Treffen mit dem Wunsch nach Zukunft
Ohne Bauern keine Landschaft, ohne Wirte keine Dörfer
Tengen. Bei den Landwirten ist das Fass übergelaufen. Bei den Gastwirten genauso, wurde bei einem gemeinsamen Treffen von Vertretern des Badischen Landwirtschaftlichen Hauptverbands (BLHV) und des Deutsches Hotel- und Gaststättenverbands (DEHOGA) am Mittwochmorgen, 31. Januar, im "Waldfrieden" in Tengen festgestellt. Abseits der aktuellen Probleme mit der Kürzung von Subventionen, mit der Rücknahme der Mehrwertsteuer-Vergünstigung nach der Corona-Krise und einer belastenden Bürokratie wollen die Vertreter beider Branchen nun auch nach Wegen suchen, wie man sich gemeinsam und in Kooperation besser für die Zukunft aufstellen könnte. Sprich: Wie man auch die Gäste und Verbraucher mehr für das Thema einer regionalen Versorgung mitnehmen kann, um damit auch mehr regionale Wertschöpfung generieren zu können, betonten die BLHV-Vertreter Stefan Leichenauer und Andreas Deyer, wie auch Manfred Hölzl und Corinna Weiermann-Seidl von der DEHOGA. Es gehe um mehr als nur die Rahmenbedingungen, die natürlich stimmen müssten. Nötig sei hier auch ein stärkeres Regionalbewusstsein der Verbraucher. Es gebe viele Beispiele, dass so etwas funktionieren könne, unter einem Titel wie "Regional isst ideal" zum Beispiel, kam als Signal. Lernen könne man zum Beispiel vom Vorbild Südtirol, wo der Patriotismus freilich einen Vorsprung von 30 Jahren habe, aber von allen Besuchern positiv wahrgenommen werde. Mit Projekten wie "Gutes vom See" oder "Schmeck den Süden" gebe es zwar Ansätze schon seit vielen Jahren, diese müssten aber noch viel stärker ausgearbeitet werden, wurde festgestellt.
Die Zeit wird knapper
Freilich: Anfangen hieße jetzt, denn viel Zeit haben weder die Bauern, noch die Landwirte. Es gehe ja auch um Perspektiven und um die nächste Generation, die hier eine Zukunft brauche. Wegen der Rückkehr zur alten Mehrwertsteuer für die Gastronomie, die ein Spitzenwert in Europa sei, habe man ein Jahr immer wieder verhandelt in den Fachgruppen. Und am Ende galt trotzdem "Friss oder stirb", klagte Corinna Weiermann-Seidl. Jürgen Veser vom "Adler" in Wahlwies erinnerte an 360 Jahre Familiengeschichte dieser Wirtschaft. Nun bekomme er von seiner Tochter gesagt, dass sie den Betrieb nicht übernehmen könne, wenn sie in die Bücher schaue. Denn davon könne man eigentlich nicht leben. In ein ähnliches Horn stößt Egberg Tribelhorn von der "Sonne" in Tengen-Wiechs: Man sei ein kleiner Familienbetrieb. Aber wenn er alters halber aufhöre, werde es keine Nachfolger geben, die sich so etwas noch antun würden - sein Herz hänge am Haus und seinem Beruf. Er würde das deshalb noch machen.

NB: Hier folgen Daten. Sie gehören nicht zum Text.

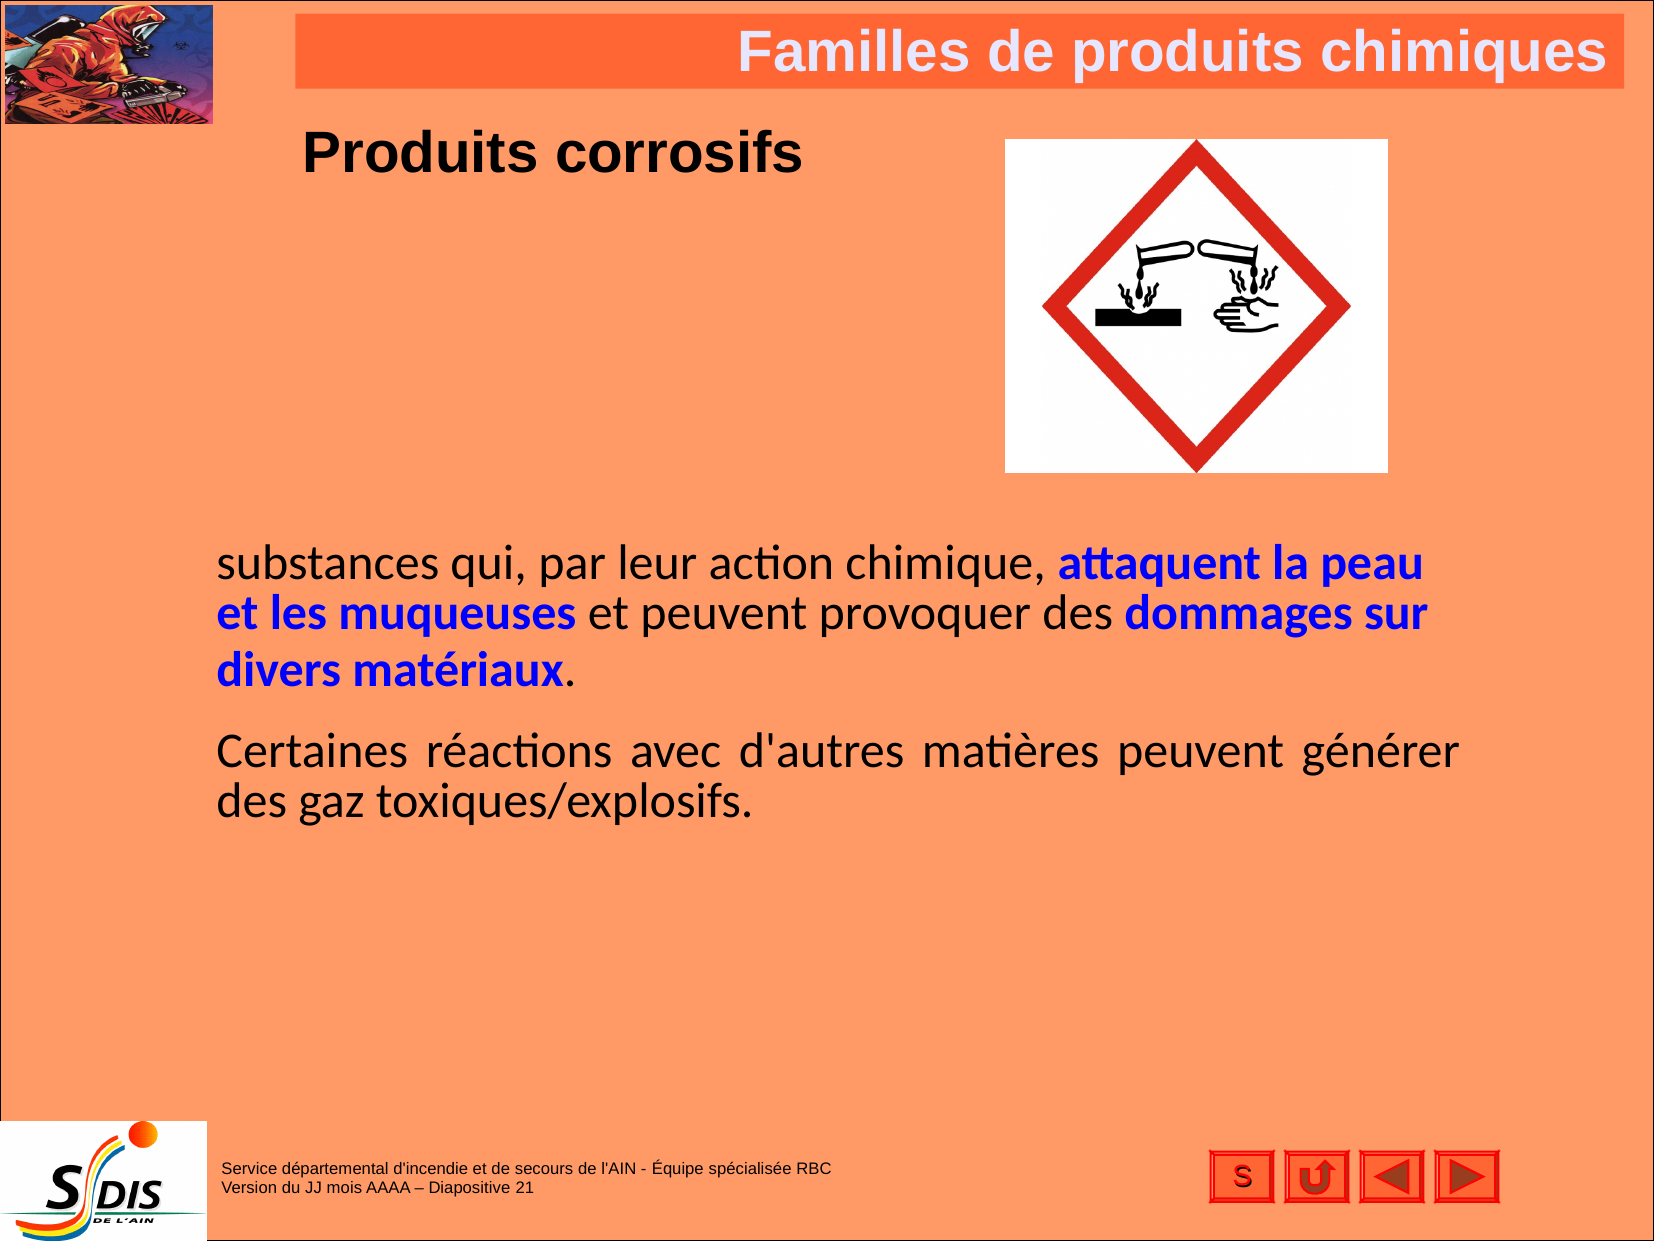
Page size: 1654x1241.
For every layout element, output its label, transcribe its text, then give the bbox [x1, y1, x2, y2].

picture [0, 1121, 207, 1241]
picture [1005, 139, 1388, 473]
text_box Produits corrosifs [287, 112, 821, 193]
picture [5, 5, 213, 124]
list substances qui, par leur action chimique, attaquent la peau et les muqueuses et peuvent provoquer des dommages sur divers matériaux. Certaines réactions avec d'autres matières peuvent générer des gaz toxiques/explosifs. [201, 534, 1477, 996]
text_box Familles de produits chimiques [295, 13, 1625, 89]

Mindestlohn mit Killerfaktor
"Früher hat sich die Bedienung noch am Schluss zum Stammtisch dazusetzen können, so was geht mit den neuen Mindestlöhnen gar nicht mehr und wir legen drauf", machen sich die Gastronomen Luft. Obwohl genau dies ja der immer wieder beschriebene soziale Faktor der Gast-Wirtschaft sei, müsste man aufgrund der gewaltigen Kostensteigerungen Öffnungszeiten immer mehr auf den Bereich komprimieren, in denen genügend Gäste kommen und alle schwächer frequentierten Zeiten streichen. Gastwirtschaften lebten oft auch von ihren Nebenzimmern, für Feiern oder Vereinsveranstaltungen. So was könne man sich eigentlich nicht mehr leisten. Die Politik hake sich nur unter, um einem in den Hosensack zu langen, schnauben die Wirte wie Bauern.

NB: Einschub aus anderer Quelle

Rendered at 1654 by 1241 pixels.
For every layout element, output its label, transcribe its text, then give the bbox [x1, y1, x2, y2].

Renate Hönscher, die neben einem Betrieb für Land- und Forstwirtschaftliches Gerät auch 15 Hektar Grünland bewirtschaftet, sieht schwere Zeiten auf die Betreiber von Sonderkulturen, vom Spargel über Erdbeeren bis zum Obst zukommen. Unter anderem der Mindestlohn und andere "Nebenkosten" machten diese Bereiche "nicht mehr konkurrenzfähig". Die Arbeit, wertzuschätzen, wäre der größte Wunsch, der immer wieder angesprochen wurde - verbunden mit der Frage, was es den Menschen oder der Gesellschaft wert ist.